WORK ITEM:
Identify all lines of the data containing the string "pypi" and copy them.
============================================================
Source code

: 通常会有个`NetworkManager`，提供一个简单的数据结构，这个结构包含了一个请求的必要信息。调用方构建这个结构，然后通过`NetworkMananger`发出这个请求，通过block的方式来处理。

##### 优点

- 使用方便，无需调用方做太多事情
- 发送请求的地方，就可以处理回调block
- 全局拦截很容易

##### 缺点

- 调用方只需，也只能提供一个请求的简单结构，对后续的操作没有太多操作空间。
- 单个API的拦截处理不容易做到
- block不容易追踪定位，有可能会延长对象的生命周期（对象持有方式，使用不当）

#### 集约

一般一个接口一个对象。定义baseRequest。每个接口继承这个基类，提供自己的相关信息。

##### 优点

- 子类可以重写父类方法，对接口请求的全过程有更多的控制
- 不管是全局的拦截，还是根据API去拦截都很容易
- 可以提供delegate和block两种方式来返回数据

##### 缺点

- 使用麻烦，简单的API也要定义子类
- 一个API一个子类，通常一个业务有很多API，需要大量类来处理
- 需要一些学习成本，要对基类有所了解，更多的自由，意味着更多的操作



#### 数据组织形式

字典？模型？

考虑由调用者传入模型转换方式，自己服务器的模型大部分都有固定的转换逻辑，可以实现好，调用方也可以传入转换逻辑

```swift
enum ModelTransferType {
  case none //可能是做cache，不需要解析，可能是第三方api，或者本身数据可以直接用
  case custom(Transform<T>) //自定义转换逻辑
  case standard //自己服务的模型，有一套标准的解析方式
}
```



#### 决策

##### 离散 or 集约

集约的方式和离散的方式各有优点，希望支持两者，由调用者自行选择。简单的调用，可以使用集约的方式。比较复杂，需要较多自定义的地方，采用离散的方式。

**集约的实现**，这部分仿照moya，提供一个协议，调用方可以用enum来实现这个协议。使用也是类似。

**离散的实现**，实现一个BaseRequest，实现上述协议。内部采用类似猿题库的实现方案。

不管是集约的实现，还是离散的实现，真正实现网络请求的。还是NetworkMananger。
============================================================
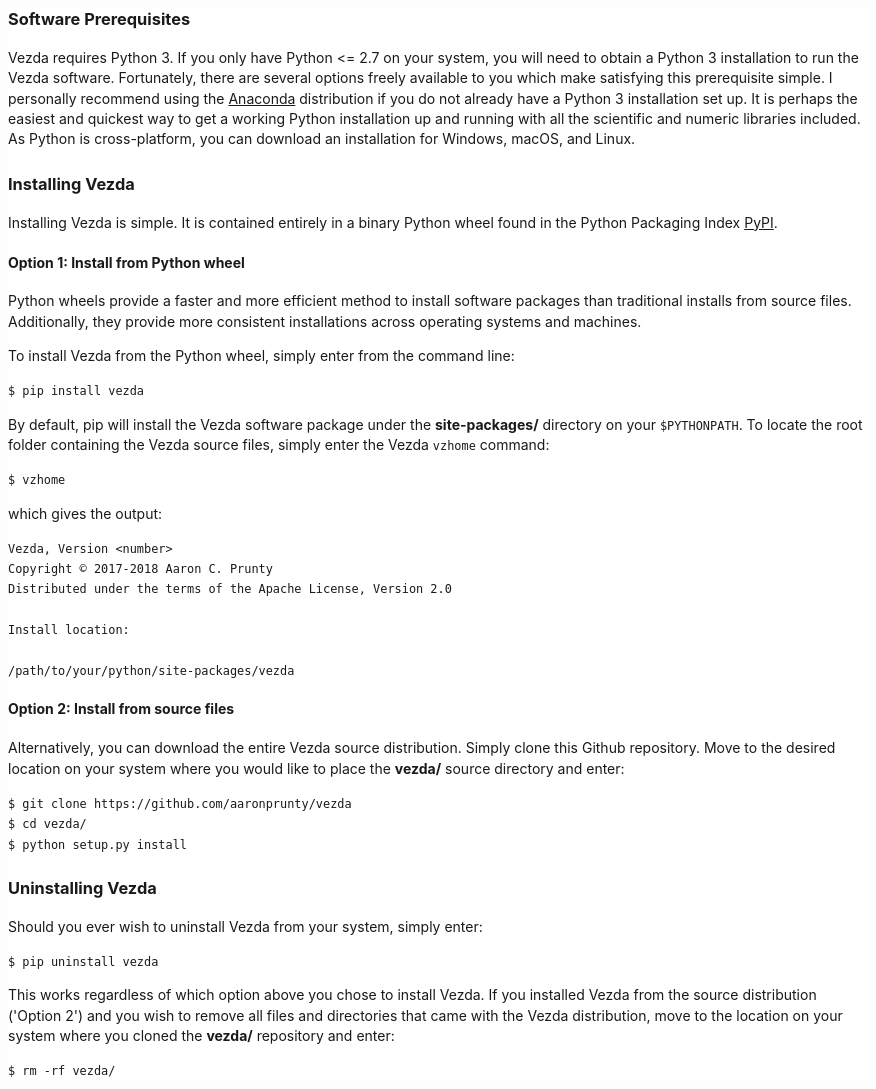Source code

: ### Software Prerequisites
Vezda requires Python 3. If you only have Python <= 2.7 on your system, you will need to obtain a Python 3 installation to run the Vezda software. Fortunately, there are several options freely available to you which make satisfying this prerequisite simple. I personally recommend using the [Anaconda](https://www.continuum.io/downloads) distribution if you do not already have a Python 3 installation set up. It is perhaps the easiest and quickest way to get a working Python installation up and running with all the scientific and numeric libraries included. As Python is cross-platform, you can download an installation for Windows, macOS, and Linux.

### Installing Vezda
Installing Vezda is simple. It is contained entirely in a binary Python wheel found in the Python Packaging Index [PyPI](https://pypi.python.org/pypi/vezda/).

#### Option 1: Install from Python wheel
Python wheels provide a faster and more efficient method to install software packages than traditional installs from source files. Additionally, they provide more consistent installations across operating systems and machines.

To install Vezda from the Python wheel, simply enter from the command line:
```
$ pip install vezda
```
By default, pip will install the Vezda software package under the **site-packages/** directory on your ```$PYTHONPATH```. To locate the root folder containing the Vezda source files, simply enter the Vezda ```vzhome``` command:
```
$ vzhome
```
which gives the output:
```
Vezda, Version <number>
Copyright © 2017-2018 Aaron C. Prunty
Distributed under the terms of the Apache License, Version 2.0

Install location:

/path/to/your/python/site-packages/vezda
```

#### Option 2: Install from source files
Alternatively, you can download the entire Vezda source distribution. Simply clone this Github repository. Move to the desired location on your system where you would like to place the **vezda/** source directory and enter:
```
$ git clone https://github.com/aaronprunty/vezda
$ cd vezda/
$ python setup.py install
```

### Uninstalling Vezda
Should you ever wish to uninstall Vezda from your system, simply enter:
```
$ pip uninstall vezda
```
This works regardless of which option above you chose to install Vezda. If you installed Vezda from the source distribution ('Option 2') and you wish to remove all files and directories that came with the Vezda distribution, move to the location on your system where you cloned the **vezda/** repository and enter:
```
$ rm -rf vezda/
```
============================================================
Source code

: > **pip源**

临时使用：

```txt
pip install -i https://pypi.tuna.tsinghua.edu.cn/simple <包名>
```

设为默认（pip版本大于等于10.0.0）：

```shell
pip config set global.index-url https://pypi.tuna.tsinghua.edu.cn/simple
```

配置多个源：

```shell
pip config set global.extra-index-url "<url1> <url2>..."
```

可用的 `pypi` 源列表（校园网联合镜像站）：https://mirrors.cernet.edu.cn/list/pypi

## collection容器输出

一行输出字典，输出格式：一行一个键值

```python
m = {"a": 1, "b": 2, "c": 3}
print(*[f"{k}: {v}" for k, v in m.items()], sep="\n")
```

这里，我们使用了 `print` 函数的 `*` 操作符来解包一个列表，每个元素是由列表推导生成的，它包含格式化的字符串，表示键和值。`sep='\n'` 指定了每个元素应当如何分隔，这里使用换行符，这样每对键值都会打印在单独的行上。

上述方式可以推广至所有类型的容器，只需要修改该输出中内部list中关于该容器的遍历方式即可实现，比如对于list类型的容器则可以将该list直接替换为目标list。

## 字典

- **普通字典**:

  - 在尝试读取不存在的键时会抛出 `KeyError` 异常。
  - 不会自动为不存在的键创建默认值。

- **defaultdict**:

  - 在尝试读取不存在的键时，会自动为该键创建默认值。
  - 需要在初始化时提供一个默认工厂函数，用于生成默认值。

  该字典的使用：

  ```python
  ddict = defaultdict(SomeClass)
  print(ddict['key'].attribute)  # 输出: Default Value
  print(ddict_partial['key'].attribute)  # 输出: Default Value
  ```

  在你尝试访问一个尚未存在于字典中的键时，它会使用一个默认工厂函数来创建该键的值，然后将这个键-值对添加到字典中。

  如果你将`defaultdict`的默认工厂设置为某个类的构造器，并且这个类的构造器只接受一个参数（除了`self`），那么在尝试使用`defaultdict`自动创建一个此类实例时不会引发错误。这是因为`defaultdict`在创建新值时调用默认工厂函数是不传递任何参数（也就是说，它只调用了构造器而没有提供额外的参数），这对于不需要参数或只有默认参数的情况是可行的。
============================================================
EXERCISE RESULT:
Installing Vezda is simple. It is contained entirely in a binary Python wheel found in the Python Packaging Index [PyPI](https://pypi.python.org/pypi/vezda/).
pip install -i https://pypi.tuna.tsinghua.edu.cn/simple <包名>
pip config set global.index-url https://pypi.tuna.tsinghua.edu.cn/simple
可用的 `pypi` 源列表（校园网联合镜像站）：https://mirrors.cernet.edu.cn/list/pypi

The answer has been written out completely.